In a busy glaucoma clinic, inefficiency rarely appears as a single problem. It accumulates in small delays—waiting for a visual field room to open, repeating instructions about drops, or navigating documentation during a patient encounter. Over the course of a day, those minutes add up, limiting both access and physician bandwidth.
At the ASCRS 2026 Glaucoma Subspecialty Day in Washington, DC, Sahar Bedrood, MD, PhD, of Advanced Vision Care in Los Angeles, outlined a set of practical adjustments aimed at improving clinic workflow. Presenting on behalf of Davinder Grover, MD, Dr. Bedrood focused on how glaucoma specialists can use existing resources—staff, testing modalities, and scheduling templates—to increase efficiency without major structural changes.
Virtual Perimetry in Practice
Her discussion began with visual-field testing, a known bottleneck in many practices. Dr. Bedrood highlighted the use of virtual reality–based perimetry as an alternative to traditional platforms. The primary advantage, she said, is logistical. “It helps with things like not needing to change patient positioning,” she explained. “If they’re in a wheelchair, they can stay there.” The ability to perform testing in the exam room, without requiring a dedicated dark room, reduces patient movement and room turnover.
The approach also simplifies setup.
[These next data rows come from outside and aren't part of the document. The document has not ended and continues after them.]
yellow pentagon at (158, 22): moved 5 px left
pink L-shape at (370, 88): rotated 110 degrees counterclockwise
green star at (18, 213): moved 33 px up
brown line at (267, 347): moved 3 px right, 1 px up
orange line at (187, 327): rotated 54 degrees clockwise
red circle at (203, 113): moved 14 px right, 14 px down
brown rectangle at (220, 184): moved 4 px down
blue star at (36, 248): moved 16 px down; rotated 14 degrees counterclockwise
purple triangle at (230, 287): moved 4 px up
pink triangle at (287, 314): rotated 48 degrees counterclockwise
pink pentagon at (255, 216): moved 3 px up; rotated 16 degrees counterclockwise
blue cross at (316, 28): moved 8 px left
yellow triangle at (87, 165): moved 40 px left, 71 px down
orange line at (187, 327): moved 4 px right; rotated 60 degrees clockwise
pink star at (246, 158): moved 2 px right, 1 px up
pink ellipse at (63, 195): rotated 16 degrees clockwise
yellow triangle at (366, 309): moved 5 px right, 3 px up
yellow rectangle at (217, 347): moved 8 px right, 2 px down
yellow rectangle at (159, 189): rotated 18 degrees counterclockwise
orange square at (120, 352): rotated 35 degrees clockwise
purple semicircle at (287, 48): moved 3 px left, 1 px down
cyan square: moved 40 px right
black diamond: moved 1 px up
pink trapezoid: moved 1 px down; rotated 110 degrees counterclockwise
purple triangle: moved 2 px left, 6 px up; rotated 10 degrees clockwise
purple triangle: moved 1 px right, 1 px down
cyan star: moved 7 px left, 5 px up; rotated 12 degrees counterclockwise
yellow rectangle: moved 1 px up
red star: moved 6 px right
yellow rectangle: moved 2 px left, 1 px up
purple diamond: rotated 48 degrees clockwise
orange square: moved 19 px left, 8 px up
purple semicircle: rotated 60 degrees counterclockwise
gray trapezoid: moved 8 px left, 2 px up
Devices can be used over patients’ glasses and do not require extensive infrastructure. “It really does create a sense of efficiency that you can use right in the exam room,” she said. “You do have to train a technician to administer it, but I don’t think it’s particularly difficult and most patients prefer this method.”
Some platforms also integrate additional assessments, including visual acuity, pupil testing, extraocular motility, and color vision, allowing multiple data points to be collected in a single session. The cumulative effect is a reduction in testing time and room utilization.
Earlier Intervention, Fewer Visits
Dr. Bedrood then turned to procedural strategy, framing the shift toward minimally invasive glaucoma surgery (MIGS) and earlier use of selective laser trabeculoplasty (SLT) as both clinical and operational decisions. Traditional filtering procedures, she noted, are resource-intensive and require frequent postoperative visits. By contrast, MIGS and SLT may reduce follow-up burden.
“If you implement SLT earlier in your practice and try to get patients off drops, you actually have fewer discussions about drops at every visit, fewer medication adjustments, and fewer phone calls about drops,” she said. “Having an interventional mindset, and using SLT early in the disease process, can improve overall clinic efficiency.”
Delegating Care Across the Team
Staffing models were another focus. Dr. Bedrood described how incorporating optometrists into glaucoma practices can offload routine care. Optometrists can manage stable patients, post-laser followups, and intraocular pressure checks, while the glaucoma specialist concentrates on surgical cases or more advanced disease.
“If you clearly outline parameters in the chart, the optometrist or other provider can follow those guidelines,” she said. Patients who remain stable continue along the pathway; those with changes are referred back to the opthalmologist. The structure allows for redistribution of clinical volume without compromising oversight.
The use of scribes, she added, can further improve efficiency at the physician level. After an initial training period, scribes can assume responsibility for documentation, allowing physicians to focus on patient interaction. “You can then focus less on entering data into the chart,” said Dr. Bedrood. “The physician’s time is better spent talking to the patient.” In her own workflow, the scribe completes the note and reinforces instructions, such as medication regimens, after the physician leaves the room. This division of labor reduces repetition and supports patient understanding while maintaining clinic flow.
Structuring the Clinic Day
Finally, Dr. Bedrood addressed scheduling templates, emphasizing alignment between appointment types and clinic flow. Early time slots, she suggested, should be reserved for shorter visits like postoperative checks and intraocular pressure measurements. “You can often see 5 or 6 postoperative patients within the first hour without difficulty,” she said.
She advised against scheduling multiple patients who require both visual fields and optical coherence tomography for early in the day, as this can delay the start of clinic and create bottlenecks. Alternating testing types and minimizing duplicate testing can improve throughput. Dedicated slots for new patients, urgent visits, and procedures such as needling or SLT can further stabilize the schedule by matching time allocation to visit complexity.
In all of these areas, the goal is incremental improvement rather than wholesale redesign. “Efficiency is essential for survival,” Dr. Bedrood said. “As patient volumes increase and reimbursement decreases, your time becomes your most valuable commodity. The more efficient you are in clinic, the more time you get back.”